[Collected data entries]
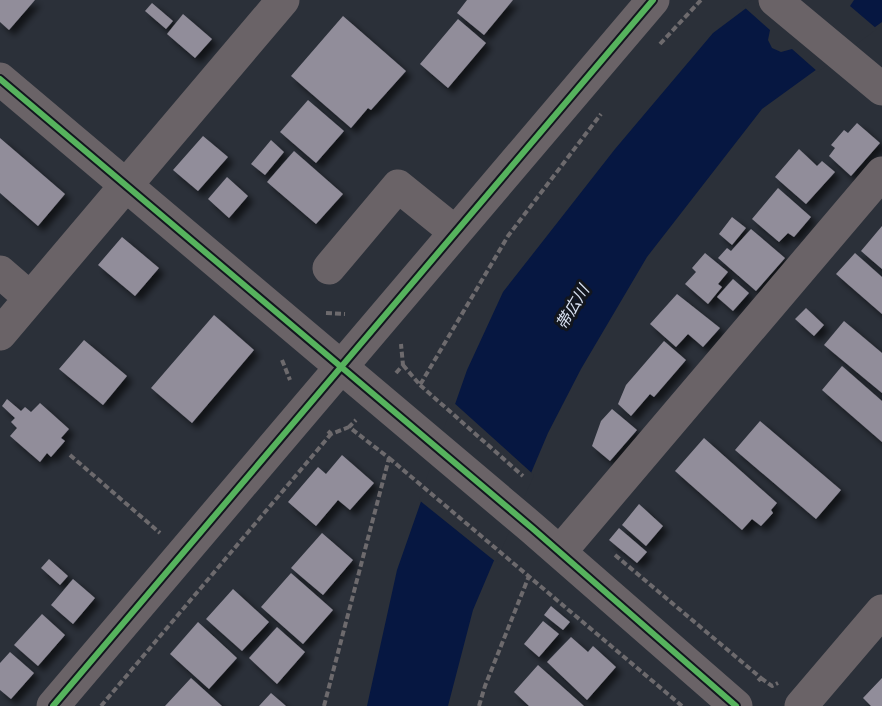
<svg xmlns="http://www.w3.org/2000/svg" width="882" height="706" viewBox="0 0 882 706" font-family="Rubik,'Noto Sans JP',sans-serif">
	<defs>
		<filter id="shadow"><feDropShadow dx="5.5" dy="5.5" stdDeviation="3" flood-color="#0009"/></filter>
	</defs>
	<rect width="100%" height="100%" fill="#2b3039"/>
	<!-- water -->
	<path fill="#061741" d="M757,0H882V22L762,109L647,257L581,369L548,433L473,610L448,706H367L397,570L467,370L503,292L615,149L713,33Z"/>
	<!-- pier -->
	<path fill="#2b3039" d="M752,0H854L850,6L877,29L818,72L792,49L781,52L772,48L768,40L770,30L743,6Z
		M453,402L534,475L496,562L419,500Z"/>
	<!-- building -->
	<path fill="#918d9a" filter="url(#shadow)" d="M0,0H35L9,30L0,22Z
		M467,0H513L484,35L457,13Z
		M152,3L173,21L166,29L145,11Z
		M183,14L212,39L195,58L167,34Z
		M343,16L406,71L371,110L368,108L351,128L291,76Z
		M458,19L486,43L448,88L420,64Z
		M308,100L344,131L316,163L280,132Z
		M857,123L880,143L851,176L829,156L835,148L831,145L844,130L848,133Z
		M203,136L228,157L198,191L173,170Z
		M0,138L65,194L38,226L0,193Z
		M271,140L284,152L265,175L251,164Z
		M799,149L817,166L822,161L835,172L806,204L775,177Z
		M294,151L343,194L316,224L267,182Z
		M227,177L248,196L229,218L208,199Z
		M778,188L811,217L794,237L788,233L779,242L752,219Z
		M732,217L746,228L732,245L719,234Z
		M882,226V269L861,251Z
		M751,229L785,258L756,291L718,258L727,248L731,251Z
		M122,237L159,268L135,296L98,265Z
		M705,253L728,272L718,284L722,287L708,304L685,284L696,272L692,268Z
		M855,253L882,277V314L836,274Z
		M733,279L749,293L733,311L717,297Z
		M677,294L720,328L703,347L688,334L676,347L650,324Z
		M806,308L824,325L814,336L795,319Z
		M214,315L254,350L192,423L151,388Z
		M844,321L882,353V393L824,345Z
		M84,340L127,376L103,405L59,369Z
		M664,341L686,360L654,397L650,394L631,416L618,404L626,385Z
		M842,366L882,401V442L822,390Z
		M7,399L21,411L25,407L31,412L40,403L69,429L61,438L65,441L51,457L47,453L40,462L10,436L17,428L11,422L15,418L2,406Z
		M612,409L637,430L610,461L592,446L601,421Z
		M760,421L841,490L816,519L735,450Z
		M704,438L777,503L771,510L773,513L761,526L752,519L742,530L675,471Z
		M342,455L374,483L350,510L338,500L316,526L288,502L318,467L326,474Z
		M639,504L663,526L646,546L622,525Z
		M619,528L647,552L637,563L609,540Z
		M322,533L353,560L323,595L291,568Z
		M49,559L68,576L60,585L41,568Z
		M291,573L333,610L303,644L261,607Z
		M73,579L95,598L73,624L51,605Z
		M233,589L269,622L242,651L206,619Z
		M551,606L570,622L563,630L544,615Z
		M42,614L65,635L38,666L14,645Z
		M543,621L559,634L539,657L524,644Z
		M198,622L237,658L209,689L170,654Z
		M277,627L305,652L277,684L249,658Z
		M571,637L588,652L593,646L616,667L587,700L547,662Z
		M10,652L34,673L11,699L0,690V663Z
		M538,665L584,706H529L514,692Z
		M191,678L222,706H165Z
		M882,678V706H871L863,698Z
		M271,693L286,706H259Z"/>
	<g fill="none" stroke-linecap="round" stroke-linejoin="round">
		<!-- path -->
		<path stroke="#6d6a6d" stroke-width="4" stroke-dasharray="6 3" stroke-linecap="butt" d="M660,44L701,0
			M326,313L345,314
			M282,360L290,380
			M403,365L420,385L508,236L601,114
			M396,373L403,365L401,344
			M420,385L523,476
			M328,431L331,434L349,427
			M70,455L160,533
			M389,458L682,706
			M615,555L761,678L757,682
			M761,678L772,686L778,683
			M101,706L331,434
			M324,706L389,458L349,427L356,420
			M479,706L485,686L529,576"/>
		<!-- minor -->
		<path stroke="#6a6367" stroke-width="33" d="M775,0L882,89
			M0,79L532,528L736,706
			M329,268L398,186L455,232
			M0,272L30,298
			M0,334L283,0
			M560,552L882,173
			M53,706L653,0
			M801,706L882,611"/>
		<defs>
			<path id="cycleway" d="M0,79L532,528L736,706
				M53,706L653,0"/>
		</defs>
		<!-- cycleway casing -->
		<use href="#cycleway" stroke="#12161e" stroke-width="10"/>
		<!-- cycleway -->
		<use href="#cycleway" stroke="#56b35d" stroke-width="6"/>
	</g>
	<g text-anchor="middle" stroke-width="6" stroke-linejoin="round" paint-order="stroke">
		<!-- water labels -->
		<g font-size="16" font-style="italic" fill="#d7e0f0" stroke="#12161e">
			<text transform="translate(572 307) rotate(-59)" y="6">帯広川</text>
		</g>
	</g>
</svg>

--

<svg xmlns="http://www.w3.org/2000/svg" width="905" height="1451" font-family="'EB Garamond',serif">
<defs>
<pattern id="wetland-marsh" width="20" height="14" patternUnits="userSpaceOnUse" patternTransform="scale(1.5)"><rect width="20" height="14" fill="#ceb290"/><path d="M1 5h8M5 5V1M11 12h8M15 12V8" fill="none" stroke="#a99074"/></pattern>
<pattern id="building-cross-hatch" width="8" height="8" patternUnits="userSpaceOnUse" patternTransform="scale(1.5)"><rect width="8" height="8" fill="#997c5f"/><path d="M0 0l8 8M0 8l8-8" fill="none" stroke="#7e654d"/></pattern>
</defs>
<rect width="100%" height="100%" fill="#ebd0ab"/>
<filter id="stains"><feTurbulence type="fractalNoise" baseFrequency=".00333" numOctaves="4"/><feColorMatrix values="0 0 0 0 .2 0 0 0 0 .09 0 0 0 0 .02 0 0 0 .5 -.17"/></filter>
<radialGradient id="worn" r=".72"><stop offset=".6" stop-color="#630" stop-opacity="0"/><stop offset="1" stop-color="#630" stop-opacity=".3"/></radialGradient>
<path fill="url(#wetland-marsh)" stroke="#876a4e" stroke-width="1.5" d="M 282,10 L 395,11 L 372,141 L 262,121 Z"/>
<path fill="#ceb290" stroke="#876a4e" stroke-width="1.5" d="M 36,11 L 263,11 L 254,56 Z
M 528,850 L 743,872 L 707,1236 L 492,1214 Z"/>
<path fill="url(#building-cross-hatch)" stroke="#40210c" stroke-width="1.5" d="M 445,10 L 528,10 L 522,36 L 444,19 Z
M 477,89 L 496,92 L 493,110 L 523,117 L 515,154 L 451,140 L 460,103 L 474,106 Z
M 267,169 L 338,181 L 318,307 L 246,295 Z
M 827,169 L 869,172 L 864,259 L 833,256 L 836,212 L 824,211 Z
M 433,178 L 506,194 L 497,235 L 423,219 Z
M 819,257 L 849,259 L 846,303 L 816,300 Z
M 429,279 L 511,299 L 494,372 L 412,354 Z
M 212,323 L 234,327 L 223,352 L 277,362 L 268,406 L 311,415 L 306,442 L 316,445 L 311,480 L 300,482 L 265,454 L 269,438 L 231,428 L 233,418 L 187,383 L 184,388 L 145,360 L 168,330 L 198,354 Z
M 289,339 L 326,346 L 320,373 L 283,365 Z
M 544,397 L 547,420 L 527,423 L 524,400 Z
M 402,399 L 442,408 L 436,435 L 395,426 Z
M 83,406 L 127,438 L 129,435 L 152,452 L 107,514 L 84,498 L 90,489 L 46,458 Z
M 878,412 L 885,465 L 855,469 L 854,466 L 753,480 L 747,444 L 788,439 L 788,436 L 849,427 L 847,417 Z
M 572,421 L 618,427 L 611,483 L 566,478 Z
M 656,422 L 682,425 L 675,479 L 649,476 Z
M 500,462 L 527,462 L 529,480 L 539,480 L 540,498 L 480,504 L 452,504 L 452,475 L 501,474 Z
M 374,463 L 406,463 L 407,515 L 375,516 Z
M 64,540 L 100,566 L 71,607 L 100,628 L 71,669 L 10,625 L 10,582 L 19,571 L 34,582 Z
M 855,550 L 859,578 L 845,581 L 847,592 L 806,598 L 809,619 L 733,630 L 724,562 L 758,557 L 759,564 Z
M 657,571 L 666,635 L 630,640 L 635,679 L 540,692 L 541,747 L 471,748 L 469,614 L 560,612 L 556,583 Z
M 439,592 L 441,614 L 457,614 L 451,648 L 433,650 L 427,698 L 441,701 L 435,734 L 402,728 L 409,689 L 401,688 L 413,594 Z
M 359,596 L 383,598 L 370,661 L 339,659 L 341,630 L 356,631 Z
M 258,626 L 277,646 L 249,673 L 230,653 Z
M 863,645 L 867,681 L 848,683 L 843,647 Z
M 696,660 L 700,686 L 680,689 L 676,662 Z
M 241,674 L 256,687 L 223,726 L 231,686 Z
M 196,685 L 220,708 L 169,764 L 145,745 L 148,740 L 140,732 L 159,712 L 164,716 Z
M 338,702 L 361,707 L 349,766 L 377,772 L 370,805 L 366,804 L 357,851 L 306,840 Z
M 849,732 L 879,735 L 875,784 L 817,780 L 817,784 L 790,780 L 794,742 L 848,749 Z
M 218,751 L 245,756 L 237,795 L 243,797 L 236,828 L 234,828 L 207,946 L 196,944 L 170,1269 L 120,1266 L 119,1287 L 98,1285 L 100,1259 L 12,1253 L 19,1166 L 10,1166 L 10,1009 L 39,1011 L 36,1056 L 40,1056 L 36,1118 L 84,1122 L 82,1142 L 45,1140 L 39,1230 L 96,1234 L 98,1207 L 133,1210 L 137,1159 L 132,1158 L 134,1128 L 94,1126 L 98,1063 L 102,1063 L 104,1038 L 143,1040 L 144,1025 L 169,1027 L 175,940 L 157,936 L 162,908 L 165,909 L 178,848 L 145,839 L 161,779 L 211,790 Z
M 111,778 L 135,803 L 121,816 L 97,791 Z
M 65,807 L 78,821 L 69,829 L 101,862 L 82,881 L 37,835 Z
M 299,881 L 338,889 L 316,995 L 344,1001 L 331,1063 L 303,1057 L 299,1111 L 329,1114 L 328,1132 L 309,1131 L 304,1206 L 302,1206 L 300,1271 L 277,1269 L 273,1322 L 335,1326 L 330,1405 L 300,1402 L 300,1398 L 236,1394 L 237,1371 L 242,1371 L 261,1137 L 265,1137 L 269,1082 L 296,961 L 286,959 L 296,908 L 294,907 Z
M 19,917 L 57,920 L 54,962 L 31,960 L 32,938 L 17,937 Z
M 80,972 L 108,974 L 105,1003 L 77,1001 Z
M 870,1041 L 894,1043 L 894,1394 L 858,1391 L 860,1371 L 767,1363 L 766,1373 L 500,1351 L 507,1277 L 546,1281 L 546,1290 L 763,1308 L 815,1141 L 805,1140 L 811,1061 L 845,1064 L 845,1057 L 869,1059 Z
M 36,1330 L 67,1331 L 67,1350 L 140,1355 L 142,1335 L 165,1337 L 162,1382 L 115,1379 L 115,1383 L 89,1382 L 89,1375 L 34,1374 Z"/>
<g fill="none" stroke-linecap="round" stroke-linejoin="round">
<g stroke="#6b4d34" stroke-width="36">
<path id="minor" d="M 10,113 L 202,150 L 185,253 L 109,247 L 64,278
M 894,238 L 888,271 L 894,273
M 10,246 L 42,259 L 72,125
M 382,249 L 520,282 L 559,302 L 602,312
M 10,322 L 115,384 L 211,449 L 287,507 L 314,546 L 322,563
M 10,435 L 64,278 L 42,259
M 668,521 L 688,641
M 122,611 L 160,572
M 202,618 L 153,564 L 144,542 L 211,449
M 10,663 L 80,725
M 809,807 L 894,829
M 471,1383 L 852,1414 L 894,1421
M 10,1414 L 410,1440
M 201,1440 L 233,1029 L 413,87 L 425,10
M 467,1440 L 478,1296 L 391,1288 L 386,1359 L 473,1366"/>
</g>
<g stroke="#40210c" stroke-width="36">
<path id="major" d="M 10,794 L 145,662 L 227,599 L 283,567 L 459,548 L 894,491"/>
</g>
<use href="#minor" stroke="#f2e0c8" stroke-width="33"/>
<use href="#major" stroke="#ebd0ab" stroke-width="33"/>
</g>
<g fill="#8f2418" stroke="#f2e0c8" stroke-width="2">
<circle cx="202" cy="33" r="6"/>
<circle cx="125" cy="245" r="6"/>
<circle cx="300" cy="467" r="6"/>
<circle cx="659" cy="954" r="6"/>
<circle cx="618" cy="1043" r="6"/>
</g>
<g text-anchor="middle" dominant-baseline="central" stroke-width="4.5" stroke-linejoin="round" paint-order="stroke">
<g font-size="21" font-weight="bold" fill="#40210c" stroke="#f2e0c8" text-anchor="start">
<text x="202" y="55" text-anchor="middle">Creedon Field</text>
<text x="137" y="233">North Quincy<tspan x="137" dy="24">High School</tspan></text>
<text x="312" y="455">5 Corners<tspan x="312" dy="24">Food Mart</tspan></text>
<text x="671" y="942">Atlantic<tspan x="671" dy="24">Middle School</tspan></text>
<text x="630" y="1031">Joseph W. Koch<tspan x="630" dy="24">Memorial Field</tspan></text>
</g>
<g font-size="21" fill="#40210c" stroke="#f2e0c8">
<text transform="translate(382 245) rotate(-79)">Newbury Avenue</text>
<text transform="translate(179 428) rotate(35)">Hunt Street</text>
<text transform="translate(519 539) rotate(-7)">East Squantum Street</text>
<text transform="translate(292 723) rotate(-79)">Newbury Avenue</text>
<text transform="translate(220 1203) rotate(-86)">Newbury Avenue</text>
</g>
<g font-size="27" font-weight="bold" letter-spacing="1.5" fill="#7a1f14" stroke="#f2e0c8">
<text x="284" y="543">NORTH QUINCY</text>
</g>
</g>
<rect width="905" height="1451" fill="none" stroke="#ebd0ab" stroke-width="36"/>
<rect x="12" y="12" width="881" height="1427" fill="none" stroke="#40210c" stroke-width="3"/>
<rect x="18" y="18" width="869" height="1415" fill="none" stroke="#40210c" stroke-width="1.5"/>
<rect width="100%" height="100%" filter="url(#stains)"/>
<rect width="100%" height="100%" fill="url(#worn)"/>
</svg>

---

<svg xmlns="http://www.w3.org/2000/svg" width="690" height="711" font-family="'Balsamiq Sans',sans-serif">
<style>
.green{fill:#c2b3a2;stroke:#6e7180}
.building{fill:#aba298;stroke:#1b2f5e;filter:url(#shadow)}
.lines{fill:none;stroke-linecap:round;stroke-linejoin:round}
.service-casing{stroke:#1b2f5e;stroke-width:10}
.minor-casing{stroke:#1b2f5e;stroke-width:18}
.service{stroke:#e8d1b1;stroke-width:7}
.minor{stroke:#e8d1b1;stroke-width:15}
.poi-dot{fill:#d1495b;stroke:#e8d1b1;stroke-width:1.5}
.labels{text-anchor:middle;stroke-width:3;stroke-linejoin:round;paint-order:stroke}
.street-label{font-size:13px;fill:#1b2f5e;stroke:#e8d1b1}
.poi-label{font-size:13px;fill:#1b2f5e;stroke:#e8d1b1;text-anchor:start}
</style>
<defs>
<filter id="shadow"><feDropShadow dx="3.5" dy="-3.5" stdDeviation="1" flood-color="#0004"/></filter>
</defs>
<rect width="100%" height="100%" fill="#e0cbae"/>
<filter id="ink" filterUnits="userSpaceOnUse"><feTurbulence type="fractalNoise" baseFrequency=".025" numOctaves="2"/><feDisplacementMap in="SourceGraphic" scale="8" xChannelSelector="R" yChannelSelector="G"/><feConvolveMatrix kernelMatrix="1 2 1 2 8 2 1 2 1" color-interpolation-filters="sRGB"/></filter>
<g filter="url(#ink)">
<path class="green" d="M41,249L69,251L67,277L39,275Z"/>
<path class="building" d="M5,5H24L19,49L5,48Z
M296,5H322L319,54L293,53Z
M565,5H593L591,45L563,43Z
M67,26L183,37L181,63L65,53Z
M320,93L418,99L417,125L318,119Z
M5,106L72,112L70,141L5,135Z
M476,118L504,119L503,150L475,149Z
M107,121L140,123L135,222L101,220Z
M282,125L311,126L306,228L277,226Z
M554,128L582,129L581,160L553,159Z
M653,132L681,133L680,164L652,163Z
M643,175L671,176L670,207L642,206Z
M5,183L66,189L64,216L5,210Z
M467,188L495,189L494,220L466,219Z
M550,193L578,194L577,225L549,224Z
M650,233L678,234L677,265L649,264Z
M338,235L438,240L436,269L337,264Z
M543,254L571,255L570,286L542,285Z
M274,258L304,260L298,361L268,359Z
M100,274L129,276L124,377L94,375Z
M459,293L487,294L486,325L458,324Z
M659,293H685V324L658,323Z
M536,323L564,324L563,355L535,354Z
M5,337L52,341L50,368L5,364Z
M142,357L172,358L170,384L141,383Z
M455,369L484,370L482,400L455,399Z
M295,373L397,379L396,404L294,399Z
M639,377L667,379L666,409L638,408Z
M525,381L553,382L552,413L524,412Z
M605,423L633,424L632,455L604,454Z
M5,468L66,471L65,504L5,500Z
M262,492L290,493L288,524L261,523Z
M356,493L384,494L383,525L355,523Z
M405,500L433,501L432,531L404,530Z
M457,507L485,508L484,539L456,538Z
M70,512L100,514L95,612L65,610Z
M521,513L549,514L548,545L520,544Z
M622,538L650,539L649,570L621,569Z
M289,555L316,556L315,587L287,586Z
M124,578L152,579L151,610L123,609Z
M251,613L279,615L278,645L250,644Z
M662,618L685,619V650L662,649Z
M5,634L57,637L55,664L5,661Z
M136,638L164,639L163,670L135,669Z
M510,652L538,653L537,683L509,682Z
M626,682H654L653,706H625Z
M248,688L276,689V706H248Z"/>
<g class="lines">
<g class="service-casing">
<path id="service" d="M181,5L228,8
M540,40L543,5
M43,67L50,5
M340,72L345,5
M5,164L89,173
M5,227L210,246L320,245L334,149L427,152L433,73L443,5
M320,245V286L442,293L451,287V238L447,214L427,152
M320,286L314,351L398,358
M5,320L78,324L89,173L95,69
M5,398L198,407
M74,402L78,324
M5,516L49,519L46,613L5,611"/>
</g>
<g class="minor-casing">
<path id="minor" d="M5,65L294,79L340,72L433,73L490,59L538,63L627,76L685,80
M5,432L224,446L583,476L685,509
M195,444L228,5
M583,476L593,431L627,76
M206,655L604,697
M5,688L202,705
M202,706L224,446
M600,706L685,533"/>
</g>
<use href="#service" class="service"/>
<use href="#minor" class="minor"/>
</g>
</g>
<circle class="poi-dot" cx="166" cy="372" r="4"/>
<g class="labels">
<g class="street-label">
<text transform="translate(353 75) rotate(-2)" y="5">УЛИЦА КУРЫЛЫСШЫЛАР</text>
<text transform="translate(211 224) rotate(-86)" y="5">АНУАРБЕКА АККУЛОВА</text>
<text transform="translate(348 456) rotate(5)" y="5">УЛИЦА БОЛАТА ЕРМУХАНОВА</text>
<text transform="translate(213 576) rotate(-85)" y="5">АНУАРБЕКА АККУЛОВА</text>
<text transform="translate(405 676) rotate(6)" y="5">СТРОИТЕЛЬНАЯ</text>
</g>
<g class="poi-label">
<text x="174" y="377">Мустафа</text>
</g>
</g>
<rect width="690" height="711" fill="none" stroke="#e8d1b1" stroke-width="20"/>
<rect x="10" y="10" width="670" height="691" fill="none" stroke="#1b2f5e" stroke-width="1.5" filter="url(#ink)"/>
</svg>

# ACTIVITY
From the records, copy every line that has the string "lines" in it.

# FINAL ANSWER
.lines{fill:none;stroke-linecap:round;stroke-linejoin:round}
<g class="lines">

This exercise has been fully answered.